Hematologic adverse effects have occurred, although, substantially less often than with zidovudine. Thrombocytopenia (1.3%), leukopenia (13.1%), eosinophilia (2.5%), and neutropenia (16.9%) were reported in a monotherapy study of zidovudine intolerant/failure patients comparing zalcitabine or didanosine therapy. Anemia and granulocytopenia have also been reported.
Rare cases of hepatic failure and death have occurred and may be related to the use of zalcitabine in patients with underlying Hepatitis B infection. The drug should be used with caution in patients with hepatomegaly, hepatitis, or other known risk factors for liver disease.
Hepatic side effects have generally included elevation in liver function tests and exacerbation of preexisting hepatic dysfunction.

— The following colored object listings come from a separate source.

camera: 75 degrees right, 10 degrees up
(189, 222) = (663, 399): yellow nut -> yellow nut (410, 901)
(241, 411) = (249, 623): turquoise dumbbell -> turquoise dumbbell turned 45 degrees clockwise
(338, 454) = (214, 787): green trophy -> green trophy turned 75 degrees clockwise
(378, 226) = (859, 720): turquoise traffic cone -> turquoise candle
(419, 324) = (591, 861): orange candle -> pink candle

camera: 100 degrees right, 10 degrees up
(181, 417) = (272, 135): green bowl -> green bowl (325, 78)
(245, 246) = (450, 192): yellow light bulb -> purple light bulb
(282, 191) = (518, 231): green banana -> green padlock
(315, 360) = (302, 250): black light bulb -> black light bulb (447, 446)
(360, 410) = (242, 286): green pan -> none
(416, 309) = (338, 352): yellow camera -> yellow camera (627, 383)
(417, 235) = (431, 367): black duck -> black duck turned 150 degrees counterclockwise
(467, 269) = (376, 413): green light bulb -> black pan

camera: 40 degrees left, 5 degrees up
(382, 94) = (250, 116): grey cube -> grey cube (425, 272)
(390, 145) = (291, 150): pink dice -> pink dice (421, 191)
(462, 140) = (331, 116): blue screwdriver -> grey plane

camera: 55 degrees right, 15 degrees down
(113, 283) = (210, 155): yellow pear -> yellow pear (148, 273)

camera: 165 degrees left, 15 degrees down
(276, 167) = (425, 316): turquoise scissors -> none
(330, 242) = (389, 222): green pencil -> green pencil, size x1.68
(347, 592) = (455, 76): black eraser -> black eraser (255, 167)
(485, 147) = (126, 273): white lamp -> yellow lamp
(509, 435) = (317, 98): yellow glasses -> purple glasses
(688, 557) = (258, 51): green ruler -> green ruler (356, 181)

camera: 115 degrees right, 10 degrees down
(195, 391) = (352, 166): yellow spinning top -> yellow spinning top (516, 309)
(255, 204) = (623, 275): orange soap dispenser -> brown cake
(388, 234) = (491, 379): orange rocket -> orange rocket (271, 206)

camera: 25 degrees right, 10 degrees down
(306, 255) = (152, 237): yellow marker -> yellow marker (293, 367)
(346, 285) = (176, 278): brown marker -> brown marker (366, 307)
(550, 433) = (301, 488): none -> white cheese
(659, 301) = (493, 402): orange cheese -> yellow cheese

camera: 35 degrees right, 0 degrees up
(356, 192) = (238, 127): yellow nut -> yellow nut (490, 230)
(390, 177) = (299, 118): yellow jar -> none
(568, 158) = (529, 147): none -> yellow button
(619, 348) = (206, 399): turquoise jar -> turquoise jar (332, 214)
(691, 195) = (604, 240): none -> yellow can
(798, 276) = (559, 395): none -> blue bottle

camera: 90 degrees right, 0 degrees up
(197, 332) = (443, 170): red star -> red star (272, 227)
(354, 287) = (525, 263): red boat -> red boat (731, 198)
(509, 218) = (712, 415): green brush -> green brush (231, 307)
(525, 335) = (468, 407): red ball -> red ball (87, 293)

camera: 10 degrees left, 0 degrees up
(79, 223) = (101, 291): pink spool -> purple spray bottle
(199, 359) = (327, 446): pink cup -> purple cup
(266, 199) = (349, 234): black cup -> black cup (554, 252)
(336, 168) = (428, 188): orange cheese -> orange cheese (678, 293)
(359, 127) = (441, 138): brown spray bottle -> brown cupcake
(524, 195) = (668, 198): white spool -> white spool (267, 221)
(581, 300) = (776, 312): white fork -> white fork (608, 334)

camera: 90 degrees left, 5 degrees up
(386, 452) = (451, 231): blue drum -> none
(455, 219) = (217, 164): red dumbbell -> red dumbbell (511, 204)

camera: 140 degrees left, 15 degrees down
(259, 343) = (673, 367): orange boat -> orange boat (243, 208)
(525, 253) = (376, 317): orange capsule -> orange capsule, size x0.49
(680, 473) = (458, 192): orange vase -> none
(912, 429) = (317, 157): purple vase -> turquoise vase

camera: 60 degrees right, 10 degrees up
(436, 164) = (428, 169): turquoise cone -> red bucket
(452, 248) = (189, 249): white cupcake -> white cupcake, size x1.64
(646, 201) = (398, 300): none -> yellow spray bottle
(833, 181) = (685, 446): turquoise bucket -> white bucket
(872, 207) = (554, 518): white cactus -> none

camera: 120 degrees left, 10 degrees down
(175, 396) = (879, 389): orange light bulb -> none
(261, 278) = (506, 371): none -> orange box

Metabolic side effects have included hypertriglyceridemia and hyperlipidemia.
Cardiovascular adverse effects are uncommon, however, cardiomyopathy and congestive heart failure in patients with AIDS have been associated with the use of nucleoside reverse transcriptase inhibitors. Caution should be exercised in patients with baseline cardiomyopathy or a history of congestive heart failure if zalcitabine is to be administered.
Hypersensitivity reactions have included one case of an anaphylactoid reaction in a patient receiving zalcitabine and zidovudine. Other cases of hypersensitivity reactions have been reported including anaphylactic reactions and urticaria without other signs of anaphylaxis. Erythema multiforme has also been reported.
Other side effects have included fever and fatigue.
Psychiatric adverse effects have occurred in less than 1% of patients enrolled in clinical trials. Depression, however, was experienced in 0.4% to 1.8% of patients administered zalcitabine monotherapy or combination therapy.
Musculoskeletal adverse effects are uncommon. However, painful and swollen joints were observed in approximately 0.4% to 1.0% of patients enrolled in clinical trials. Myalgia, arthralgia, and muscle weakness have also been reported.